# King Cobra's



## rett82 (Nov 30, 2009)

I know they are illegal but i loooooooooooooooooove these snakes. Has anyone ever seen these beautiful snakes and got photo's? If so could you pleeease post them. This would be my dream.


----------



## ashisnothereman (Nov 30, 2009)

check out Viperkeeper on youtube if you already havnt. He has got some great captive footage of adult kings and baby kings. also many other cobras such as red spitters and corals. very entertaining.


----------



## JasonL (Nov 30, 2009)




----------



## Retic (Nov 30, 2009)

Here's the one from the Australian Reptile Park.


----------



## JasonL (Nov 30, 2009)

and here's one of it's offspring....


----------



## JasonL (Nov 30, 2009)

Kissy Kissy.....


----------



## ShnakeyGirl (Nov 30, 2009)

they're such massive, beautiful snakes!


----------



## potato matter (Nov 30, 2009)

they are such beautifu and powerful snakes. I love them too!!!


----------



## firedream (Nov 30, 2009)

i completely agree. i love these snakes. i'm completely obsessed!!!!


----------



## PimmsPythons (Nov 30, 2009)

first 3 photos are from the Bangkok snake farm and the last is a rescued "defanged" cobra from the Snakehouse in Sihanokville,cambodia.


----------



## BlackMamba (Nov 30, 2009)

Go to Thailand. They have a heaps of shows over there where you can seem them up close and personal.


----------



## rett82 (Dec 1, 2009)

omg thanks for the replies and awwwwwwwwwwwsome pics everyone.

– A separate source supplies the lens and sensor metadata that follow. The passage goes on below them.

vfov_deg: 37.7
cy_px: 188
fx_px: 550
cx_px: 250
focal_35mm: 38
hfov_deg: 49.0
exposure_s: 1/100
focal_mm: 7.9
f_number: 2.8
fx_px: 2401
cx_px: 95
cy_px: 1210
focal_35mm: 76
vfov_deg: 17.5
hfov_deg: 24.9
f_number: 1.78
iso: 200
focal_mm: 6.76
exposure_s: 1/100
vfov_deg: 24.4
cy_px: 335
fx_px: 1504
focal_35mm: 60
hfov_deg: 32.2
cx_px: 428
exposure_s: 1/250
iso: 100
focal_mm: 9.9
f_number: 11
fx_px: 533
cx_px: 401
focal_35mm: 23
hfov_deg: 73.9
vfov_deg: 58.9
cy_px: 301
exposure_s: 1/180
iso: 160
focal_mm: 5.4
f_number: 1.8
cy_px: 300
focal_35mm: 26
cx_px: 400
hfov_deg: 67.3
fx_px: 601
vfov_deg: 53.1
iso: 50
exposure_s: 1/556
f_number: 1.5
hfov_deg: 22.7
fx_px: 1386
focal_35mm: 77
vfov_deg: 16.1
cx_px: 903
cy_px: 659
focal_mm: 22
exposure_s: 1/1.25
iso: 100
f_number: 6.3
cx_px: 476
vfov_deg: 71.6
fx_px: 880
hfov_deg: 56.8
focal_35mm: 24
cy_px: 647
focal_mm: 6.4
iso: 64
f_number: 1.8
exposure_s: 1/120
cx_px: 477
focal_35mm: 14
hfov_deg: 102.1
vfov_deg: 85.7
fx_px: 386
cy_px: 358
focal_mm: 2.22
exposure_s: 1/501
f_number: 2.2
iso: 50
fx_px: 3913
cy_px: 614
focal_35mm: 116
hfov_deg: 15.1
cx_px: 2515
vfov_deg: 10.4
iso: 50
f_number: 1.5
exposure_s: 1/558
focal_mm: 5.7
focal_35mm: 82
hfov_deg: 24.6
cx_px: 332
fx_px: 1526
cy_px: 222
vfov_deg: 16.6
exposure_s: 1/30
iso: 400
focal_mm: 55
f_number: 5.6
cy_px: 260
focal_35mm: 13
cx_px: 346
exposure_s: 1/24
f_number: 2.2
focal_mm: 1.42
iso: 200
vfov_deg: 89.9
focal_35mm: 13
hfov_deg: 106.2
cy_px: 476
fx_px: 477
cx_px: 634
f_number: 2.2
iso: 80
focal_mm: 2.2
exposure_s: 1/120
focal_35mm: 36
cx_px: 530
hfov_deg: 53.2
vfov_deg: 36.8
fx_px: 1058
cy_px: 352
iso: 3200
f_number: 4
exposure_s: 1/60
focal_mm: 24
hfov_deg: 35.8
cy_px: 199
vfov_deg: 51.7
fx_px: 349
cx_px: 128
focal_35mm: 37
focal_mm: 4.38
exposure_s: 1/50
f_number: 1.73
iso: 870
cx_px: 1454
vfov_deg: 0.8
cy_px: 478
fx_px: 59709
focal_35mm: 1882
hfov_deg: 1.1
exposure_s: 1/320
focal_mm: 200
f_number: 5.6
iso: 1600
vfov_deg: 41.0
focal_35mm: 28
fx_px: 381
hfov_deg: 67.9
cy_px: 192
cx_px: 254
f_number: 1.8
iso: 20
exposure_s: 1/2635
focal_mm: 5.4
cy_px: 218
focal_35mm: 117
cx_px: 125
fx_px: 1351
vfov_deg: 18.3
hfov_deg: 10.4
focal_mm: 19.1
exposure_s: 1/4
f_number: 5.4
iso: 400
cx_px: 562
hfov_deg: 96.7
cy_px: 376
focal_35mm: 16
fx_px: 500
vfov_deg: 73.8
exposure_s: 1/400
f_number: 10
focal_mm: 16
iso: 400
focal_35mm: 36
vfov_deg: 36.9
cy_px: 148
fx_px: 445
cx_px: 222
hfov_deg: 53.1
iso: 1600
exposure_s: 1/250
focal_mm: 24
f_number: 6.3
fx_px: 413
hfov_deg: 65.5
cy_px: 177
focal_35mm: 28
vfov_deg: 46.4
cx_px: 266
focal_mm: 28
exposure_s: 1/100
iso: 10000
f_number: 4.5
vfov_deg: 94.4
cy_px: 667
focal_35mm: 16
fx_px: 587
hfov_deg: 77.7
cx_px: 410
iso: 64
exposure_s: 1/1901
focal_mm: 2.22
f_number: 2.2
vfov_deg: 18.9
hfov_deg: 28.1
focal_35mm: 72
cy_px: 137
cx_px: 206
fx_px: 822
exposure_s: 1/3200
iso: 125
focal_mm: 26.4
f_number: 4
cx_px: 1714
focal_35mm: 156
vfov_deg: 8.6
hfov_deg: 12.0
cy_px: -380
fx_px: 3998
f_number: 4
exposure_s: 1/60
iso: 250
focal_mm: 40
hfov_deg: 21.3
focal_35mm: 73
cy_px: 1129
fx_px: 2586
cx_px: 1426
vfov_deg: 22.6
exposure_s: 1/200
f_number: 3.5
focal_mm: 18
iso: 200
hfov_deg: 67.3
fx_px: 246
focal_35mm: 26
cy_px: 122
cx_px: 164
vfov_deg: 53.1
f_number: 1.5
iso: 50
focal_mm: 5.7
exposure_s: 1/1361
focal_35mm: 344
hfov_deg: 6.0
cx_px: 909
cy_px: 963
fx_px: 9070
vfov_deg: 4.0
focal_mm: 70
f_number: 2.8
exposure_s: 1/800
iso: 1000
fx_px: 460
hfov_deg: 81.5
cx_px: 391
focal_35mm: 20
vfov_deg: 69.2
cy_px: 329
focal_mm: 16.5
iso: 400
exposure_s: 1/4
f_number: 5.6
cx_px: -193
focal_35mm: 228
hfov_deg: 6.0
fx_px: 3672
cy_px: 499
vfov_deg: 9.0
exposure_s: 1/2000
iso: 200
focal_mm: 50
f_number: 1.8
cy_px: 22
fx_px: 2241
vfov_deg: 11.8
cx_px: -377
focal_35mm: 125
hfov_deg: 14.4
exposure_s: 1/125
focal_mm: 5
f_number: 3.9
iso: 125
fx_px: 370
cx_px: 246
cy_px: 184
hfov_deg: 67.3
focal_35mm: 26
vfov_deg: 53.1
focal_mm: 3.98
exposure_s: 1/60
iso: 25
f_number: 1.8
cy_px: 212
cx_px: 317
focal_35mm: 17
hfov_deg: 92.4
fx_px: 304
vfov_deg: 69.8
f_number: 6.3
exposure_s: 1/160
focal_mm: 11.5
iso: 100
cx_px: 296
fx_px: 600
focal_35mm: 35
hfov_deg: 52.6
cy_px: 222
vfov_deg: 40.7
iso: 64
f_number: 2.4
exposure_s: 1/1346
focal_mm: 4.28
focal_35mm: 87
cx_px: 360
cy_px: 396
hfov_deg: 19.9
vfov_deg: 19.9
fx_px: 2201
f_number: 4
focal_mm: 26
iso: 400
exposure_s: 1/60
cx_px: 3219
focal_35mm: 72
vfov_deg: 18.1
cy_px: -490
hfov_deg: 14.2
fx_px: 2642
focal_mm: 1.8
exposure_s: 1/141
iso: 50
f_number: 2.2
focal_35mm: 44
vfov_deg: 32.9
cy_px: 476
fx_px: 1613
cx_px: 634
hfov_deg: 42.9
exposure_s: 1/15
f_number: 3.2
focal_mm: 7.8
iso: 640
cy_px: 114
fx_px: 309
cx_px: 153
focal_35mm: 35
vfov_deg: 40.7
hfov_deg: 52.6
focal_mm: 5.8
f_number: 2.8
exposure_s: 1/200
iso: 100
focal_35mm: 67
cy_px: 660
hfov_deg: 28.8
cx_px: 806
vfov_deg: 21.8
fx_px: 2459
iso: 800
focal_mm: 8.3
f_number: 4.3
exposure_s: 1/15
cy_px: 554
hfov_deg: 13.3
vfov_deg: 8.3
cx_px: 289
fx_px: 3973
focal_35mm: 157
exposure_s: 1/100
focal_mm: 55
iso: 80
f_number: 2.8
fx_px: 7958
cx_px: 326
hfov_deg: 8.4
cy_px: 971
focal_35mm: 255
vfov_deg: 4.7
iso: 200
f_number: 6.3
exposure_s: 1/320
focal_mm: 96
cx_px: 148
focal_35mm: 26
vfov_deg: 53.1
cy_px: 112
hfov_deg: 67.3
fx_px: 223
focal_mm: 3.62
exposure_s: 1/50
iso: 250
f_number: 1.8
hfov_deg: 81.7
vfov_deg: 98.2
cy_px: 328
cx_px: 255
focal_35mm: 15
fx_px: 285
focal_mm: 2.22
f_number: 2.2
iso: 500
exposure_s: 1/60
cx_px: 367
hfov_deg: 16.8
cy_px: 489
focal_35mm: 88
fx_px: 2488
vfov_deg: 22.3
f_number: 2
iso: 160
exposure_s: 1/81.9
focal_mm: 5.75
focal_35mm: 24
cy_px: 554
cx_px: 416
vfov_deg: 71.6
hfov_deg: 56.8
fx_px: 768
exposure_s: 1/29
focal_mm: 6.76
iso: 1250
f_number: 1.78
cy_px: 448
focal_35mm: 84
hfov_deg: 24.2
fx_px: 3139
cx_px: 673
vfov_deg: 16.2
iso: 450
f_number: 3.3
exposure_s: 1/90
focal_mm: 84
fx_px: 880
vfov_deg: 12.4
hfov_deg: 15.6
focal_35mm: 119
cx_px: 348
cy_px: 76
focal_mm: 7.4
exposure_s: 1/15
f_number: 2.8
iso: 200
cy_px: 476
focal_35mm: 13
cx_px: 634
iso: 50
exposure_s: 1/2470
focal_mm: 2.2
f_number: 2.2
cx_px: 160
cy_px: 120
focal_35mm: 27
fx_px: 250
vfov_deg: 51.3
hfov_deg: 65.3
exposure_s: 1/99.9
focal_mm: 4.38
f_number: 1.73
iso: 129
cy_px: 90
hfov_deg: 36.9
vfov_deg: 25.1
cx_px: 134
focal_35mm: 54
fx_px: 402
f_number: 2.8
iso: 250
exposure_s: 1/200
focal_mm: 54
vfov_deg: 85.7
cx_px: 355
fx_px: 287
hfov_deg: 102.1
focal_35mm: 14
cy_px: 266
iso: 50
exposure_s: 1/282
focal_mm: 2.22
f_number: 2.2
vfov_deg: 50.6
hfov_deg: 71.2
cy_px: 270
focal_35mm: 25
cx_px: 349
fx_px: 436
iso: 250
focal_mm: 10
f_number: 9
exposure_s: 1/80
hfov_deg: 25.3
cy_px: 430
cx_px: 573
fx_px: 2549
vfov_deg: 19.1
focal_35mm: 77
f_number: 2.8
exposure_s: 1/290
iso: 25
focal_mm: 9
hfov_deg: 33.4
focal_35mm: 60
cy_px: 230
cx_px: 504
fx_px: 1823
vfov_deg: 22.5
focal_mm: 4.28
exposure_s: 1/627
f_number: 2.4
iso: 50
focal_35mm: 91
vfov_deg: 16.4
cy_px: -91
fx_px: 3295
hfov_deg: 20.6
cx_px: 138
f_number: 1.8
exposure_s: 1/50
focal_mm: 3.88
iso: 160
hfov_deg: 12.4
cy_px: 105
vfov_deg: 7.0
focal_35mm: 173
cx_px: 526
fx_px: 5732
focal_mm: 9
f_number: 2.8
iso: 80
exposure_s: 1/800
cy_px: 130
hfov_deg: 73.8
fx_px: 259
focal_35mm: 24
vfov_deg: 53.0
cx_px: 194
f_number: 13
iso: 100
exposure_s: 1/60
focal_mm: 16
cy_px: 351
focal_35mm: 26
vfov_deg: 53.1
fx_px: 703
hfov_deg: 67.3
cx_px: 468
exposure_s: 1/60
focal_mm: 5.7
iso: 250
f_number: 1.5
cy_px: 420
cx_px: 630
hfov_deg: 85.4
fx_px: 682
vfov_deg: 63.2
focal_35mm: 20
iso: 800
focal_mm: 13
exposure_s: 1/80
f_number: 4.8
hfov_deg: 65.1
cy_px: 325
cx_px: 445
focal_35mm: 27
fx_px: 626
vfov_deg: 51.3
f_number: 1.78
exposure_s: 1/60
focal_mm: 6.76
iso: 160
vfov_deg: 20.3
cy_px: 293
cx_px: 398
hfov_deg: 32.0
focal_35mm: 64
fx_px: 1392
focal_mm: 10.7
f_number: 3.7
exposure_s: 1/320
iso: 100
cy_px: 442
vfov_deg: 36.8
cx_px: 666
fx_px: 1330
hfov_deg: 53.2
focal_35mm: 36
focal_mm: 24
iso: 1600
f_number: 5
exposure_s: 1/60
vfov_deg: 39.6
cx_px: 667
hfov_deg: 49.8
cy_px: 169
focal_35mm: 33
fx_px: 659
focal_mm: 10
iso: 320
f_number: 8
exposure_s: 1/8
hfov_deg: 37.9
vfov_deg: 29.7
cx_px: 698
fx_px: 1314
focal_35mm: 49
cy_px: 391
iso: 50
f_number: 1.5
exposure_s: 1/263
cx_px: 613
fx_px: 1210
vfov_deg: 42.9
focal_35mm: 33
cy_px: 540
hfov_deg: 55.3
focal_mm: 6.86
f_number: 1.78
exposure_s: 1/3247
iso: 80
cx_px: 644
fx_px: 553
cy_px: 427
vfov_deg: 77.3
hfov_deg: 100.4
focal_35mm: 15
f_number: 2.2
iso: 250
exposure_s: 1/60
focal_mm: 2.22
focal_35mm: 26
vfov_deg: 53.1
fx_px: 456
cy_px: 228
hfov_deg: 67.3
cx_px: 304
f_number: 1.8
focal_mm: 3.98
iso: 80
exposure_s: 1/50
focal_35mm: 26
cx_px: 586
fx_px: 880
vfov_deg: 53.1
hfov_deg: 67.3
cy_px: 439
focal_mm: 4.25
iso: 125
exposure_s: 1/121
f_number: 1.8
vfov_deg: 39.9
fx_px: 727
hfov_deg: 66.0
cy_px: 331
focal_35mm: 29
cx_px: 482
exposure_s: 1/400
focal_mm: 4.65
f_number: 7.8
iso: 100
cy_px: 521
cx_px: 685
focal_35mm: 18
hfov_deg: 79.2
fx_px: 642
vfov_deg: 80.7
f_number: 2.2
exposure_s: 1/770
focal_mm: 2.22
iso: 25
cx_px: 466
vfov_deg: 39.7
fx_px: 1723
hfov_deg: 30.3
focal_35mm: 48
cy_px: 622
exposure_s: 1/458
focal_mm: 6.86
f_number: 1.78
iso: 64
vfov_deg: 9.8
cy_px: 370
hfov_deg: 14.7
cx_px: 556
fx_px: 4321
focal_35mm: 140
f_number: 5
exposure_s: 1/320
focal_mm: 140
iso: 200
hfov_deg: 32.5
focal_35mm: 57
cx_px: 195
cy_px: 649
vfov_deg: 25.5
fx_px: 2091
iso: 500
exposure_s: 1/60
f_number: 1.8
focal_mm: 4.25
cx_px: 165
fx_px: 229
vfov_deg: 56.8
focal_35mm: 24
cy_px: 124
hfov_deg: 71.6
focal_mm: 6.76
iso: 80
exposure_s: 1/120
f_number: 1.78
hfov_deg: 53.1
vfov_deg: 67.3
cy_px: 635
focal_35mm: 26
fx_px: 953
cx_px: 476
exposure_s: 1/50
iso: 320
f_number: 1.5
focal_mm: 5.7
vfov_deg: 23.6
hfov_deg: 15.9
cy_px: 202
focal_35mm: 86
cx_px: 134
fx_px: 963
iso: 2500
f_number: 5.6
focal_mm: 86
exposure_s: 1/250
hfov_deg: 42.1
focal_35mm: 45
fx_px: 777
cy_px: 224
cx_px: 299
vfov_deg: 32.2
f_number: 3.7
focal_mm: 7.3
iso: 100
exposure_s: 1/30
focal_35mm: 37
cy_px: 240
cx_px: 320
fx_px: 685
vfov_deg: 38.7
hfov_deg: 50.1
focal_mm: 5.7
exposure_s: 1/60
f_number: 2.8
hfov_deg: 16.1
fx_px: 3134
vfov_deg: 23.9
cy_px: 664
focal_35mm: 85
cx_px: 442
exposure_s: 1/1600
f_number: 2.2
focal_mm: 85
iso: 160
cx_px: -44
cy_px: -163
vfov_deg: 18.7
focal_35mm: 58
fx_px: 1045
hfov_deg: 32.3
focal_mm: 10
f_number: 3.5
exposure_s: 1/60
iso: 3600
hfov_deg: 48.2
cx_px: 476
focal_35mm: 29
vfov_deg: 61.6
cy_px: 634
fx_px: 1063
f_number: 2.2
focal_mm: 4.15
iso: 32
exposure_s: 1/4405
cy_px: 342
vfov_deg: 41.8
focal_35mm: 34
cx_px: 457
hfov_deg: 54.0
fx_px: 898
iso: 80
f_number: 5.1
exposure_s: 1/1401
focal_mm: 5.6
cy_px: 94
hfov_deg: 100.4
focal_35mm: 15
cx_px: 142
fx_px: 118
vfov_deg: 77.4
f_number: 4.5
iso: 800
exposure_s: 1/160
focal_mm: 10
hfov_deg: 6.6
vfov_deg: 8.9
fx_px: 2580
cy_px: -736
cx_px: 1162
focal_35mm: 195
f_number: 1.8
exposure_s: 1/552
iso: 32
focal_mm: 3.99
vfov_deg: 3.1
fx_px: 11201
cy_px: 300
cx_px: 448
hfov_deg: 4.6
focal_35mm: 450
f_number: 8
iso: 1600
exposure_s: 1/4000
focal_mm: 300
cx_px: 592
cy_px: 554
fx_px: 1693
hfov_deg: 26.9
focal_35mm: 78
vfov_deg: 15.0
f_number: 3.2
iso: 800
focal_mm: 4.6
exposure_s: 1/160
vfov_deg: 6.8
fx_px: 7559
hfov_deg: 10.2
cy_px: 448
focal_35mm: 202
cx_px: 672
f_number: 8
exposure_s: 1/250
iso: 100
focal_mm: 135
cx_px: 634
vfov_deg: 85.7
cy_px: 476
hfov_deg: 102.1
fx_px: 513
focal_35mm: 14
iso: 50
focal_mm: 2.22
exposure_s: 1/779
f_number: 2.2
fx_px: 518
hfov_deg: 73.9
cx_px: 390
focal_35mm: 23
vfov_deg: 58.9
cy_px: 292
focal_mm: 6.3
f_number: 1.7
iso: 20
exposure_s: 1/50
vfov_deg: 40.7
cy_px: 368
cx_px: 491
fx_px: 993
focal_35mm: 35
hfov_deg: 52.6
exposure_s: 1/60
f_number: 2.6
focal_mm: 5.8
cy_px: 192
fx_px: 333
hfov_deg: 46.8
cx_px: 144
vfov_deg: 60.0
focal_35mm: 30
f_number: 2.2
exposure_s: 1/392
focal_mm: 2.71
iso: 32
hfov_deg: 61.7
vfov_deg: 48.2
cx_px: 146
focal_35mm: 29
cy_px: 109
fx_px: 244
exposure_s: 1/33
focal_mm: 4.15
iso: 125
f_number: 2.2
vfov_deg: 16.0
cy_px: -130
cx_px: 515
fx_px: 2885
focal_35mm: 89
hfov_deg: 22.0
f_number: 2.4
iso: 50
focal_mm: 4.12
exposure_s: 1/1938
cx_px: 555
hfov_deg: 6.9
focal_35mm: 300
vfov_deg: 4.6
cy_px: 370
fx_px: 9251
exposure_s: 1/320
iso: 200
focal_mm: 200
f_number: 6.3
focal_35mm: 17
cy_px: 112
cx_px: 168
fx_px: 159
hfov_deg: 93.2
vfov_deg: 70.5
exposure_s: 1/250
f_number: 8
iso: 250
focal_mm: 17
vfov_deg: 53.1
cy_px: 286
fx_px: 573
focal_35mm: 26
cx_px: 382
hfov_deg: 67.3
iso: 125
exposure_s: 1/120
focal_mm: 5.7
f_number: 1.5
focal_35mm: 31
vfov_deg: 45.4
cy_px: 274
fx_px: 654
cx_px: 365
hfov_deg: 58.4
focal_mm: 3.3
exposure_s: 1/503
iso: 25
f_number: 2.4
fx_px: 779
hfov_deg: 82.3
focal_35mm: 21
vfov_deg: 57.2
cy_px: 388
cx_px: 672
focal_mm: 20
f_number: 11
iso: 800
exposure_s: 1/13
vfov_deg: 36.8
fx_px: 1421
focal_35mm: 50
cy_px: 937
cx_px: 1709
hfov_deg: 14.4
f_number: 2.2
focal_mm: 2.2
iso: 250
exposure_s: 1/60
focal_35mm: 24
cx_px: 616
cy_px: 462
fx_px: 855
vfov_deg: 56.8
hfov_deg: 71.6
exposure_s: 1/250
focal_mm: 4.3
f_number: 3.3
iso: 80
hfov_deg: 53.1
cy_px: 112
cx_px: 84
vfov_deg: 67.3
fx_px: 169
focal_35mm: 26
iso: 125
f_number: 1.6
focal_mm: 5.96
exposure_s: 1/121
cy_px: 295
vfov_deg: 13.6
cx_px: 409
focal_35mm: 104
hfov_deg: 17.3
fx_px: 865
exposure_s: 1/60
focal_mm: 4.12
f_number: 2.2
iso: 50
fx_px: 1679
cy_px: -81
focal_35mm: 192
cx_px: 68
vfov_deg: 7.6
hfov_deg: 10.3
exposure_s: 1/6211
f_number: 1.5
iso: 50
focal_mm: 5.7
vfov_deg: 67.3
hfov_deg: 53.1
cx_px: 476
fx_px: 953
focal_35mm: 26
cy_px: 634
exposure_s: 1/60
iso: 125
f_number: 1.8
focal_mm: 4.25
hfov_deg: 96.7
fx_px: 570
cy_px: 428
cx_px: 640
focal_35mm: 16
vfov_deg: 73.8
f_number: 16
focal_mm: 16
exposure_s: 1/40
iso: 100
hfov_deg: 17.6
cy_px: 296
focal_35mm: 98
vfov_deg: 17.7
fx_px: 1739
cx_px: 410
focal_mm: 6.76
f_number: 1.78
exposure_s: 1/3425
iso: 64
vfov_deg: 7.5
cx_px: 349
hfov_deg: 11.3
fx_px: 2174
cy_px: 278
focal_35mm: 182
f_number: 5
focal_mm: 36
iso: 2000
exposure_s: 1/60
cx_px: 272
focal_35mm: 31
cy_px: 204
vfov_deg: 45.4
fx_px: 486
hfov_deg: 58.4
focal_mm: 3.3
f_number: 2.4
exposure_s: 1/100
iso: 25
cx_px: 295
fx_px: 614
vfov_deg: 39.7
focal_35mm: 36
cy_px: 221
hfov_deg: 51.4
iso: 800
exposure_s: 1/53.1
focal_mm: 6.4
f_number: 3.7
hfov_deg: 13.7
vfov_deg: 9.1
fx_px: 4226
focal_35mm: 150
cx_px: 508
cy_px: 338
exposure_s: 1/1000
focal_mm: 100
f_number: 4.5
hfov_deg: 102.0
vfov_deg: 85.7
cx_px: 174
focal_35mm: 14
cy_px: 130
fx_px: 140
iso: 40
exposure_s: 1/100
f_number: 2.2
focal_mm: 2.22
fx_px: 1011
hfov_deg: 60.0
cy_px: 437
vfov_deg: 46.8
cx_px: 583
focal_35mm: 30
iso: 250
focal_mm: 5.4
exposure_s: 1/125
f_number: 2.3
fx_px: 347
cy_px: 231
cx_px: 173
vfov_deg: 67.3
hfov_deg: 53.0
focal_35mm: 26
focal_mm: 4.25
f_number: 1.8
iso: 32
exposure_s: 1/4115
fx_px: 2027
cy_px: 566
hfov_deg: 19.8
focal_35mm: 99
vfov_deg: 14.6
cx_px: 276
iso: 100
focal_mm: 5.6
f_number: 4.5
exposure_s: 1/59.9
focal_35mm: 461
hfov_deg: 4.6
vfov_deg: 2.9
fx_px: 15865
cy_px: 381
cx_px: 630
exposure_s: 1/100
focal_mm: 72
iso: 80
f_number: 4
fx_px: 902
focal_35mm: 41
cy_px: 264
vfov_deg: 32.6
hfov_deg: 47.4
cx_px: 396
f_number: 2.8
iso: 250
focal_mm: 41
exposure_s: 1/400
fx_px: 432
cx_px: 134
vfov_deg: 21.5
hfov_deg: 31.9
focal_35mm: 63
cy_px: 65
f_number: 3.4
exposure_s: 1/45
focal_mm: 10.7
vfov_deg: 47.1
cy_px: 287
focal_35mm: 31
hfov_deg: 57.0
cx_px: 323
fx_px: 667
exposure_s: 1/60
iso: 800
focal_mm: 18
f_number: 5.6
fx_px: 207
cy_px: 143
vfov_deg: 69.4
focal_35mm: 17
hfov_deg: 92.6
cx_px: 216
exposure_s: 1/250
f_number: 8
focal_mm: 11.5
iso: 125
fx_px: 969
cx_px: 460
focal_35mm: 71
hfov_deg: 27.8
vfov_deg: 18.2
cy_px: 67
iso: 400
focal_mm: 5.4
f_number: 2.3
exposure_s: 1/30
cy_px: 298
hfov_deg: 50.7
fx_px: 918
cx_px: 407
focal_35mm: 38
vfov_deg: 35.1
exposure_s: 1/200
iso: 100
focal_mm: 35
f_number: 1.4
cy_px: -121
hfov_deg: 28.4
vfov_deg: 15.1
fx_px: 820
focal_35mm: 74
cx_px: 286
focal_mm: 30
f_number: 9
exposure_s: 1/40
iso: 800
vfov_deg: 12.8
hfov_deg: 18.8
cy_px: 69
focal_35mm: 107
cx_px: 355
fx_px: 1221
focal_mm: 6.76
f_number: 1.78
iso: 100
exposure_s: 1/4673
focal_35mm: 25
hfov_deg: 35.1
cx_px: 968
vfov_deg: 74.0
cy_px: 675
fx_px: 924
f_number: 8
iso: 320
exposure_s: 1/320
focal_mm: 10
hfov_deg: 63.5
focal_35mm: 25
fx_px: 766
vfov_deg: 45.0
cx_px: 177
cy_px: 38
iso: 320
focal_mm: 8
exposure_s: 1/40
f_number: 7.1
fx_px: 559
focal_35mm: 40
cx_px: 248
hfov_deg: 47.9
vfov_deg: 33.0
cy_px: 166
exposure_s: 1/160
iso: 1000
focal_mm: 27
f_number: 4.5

I'm the same firedream im obsessed too.


----------



## reptiledude1 (Dec 1, 2009)

i wonder what a bite of that will feel like


----------



## JasonL (Dec 1, 2009)

reptiledude1 said:


> i wonder what a bite of that will feel like



Living in Borneo you might be able to find out :lol:


----------



## redbellybite (Dec 1, 2009)

They are a very impressive snake ...HUGE(not all snake shows have them de fanged?) ...I seen a vid by RB he showed that a Cobra cant throw its head back ..so he was able to get his hand on top and push it down (not that it would be a common thing to do ) but he was explaining that this can be done with this type of snake, but cant do it with our eastern brown ...(so my point being, how they show act with their cobras ..the show would be a fair bit different if they were using our eastern browns ...I dont know anyone that would Kiss an EB on top of its head... lol )


----------



## JasonL (Dec 1, 2009)

No, not all of the snakes are defanged, but most of the asian animals at least are kept in sub standard conditions and most still use mesh cages and the snake rub their noses off. KC tend to give plenty of warning and mock strikes, huff and puff ect before actually biting, add that to the fact that most Cobras are easily fooled by movement and you have a very workable snake if you have the balls to want to.


----------